Recovering from exhaustion

January 29, 2020 | Life

After getting an anxiety attack last fall, I finally talked to a doctor about my constant workload and exhaustion. I don't get anxiety attacks, so this was a big deal for me, especially since one person caused it. It scared me; I had made progress with my mental health after my spring revelations and then in one moment it was all taken away.

Before seeing the doctor, I was half expecting that I would be told to either suck it up or that it is nothing. But I'm glad I was so wrong. The first thing the doctor did was validate all of my feelings, which was something I wasn't expecting and didn't realize I needed so much. I felt instantly relieved. Someone was finally listening and actually understanding, and then I continued to tell the doctor everything, I felt like I could say things I had told no one before.

The doctor told me that some people are more affected by specific leader types and can get exhausted even without a huge workload because the leaders cause these people to constantly feel like they aren't enough. I recognized myself, I've been trying to please some people for a long time and always felt like nothing I did was enough. I had thought there was just something wrong with me for having these feelings but finding out that I wasn't alone was both unexpected and eye-opening. Understanding both my behavior and the way it affects me, I've been able to start reducing the constant pressure I've made myself feel. I've realized that people either appreciate me or they don't, pushing myself over my limits won't change that.

The doctor also confirmed my thoughts about this healing process requiring time. I was told to take baby steps, one small change at a time. Getting my exercise schedule back on track is the first task, it helps me both mentally and physically. I have the doctor's orders to not let people pressure me into taking time from my exercise schedule to allow for, for example, a meeting to happen. The doctor also suggested that I should properly start my singing hobby again because it's something I love more than anything. But I should focus on this at a later time. And while taking the baby steps, at the same time making sure my situation at work doesn't get worse. And I was told to not let anyone tell me a schedule for my healing process.

I'm thankful that I found a doctor who actually listened to me and heard me because now I feel like I've actually started to properly heal. And thankfully I have a team at work who knows of my issues and is more supportive than I could ask for. And not forgetting my support team at home, they are the most important.

Starting to see results

I often felt really sad on Sundays.
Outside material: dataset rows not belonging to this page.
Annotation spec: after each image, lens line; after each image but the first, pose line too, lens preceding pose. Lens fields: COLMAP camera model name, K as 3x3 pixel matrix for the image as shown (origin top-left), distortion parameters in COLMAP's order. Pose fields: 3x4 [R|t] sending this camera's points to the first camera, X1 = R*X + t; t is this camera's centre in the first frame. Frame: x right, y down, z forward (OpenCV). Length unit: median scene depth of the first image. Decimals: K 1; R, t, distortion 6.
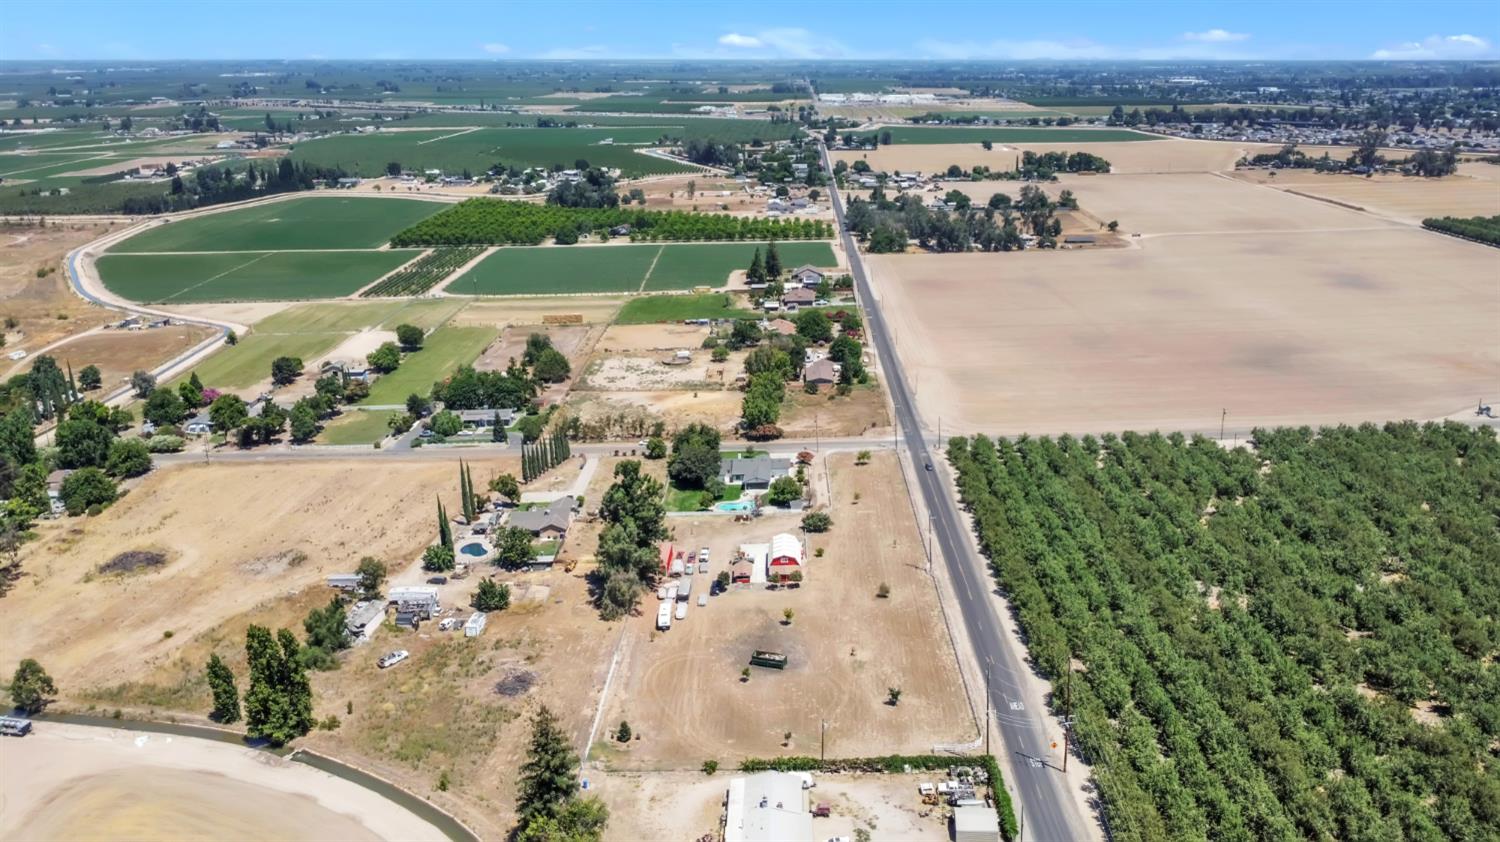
lens RADIAL K [[1087.1, 0, 750.0], [0, 1087.1, 421.0], [0, 0, 1]] dist [-0.006790, -0.040671]
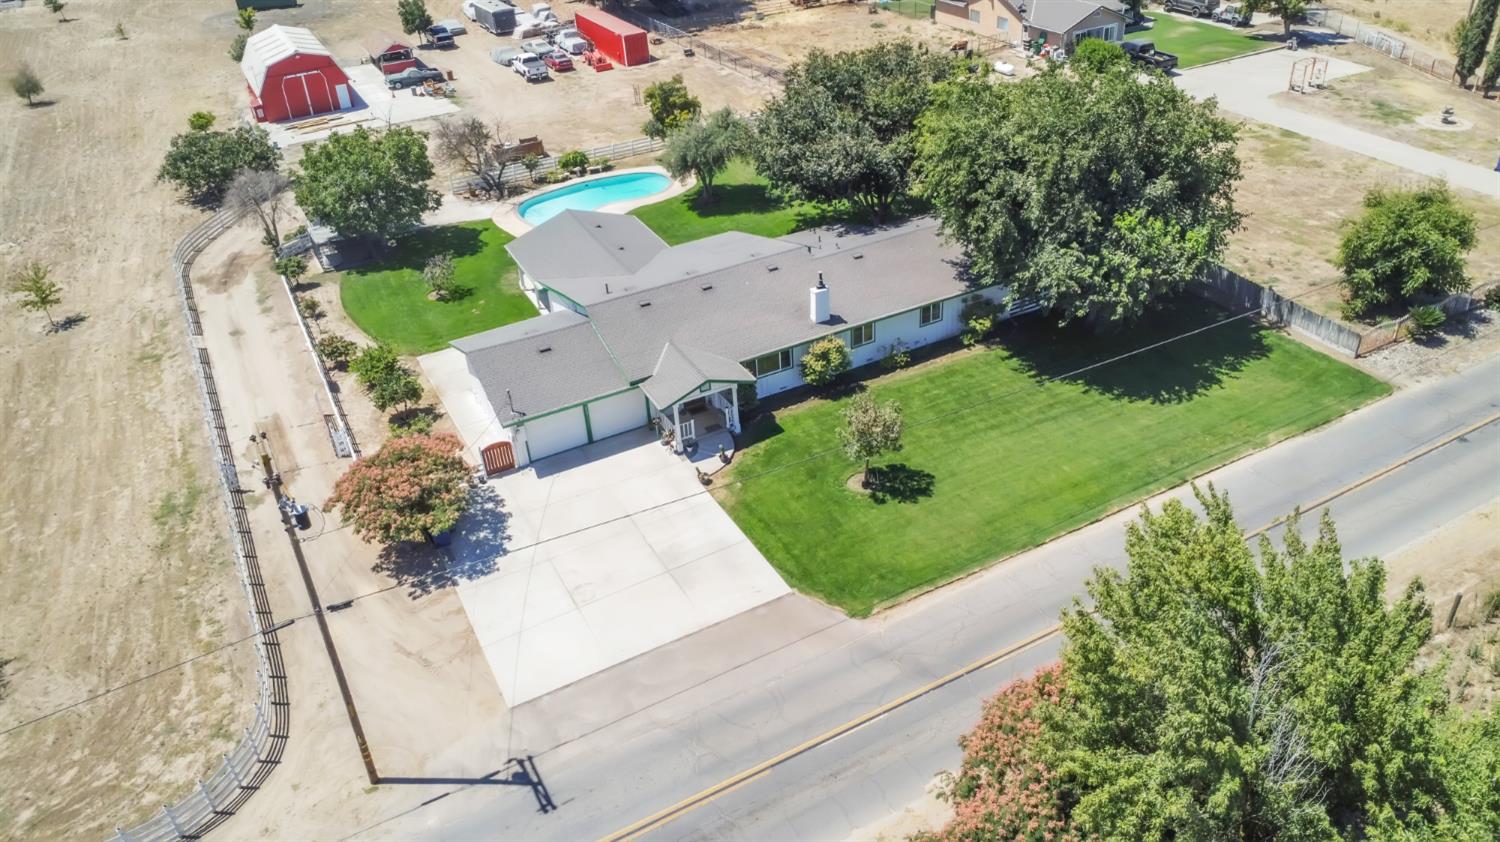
lens RADIAL K [[1094.9, 0, 750.0], [0, 1094.9, 421.0], [0, 0, 1]] dist [-0.032928, 0.002157]
pose [[-0.861499, 0.339627, -0.377457, 0.073039], [-0.070019, 0.656814, 0.750795, -0.081688], [0.502909, 0.673238, -0.542064, 1.273549]]
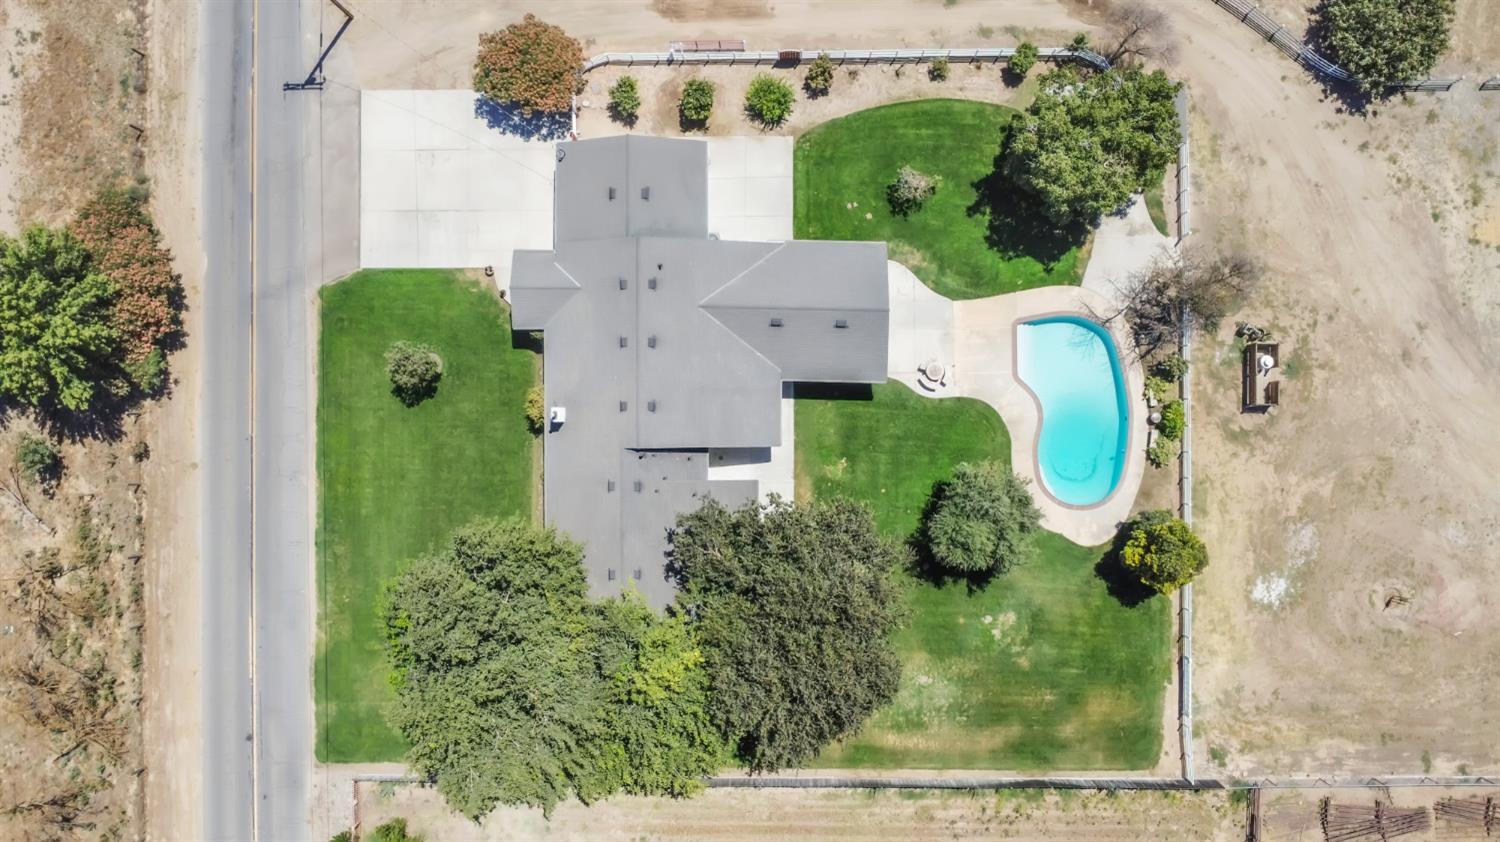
lens RADIAL K [[1094.9, 0, 750.0], [0, 1094.9, 421.0], [0, 0, 1]] dist [-0.032928, 0.002157]
pose [[-0.035883, -0.998225, 0.047523, -0.022665], [0.335313, 0.032771, 0.941537, -0.150178], [-0.941423, 0.049721, 0.333542, 1.063930]]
I hadn't really thought about it but now I've started to realize that the sadness was caused by the anxiety and exhaustion that was waiting for me again on Monday. I basically wasn't able to let go of work. Since I've started getting better, my Sundays have been getting easier. I always felt bad for feeling sad on Sundays because it ruined the only other day off I had, which made me, of course, feel worse in general.

One day I noticed that there was a small moment when I was just happy. There was no anxiety, no stress, no worry, no sadness. Just happiness. It felt so weird that it took me a moment to register. Since that day, there have been more of those moments and those moments are getting longer. I'm not expecting to constantly feel pure happiness but the fact that I can be just happy for a while feels amazing.

After pretty much years of constantly working too hard, it's relieving to notice that after starting to pay attention to my workload and well-being, the results are slowly starting to show.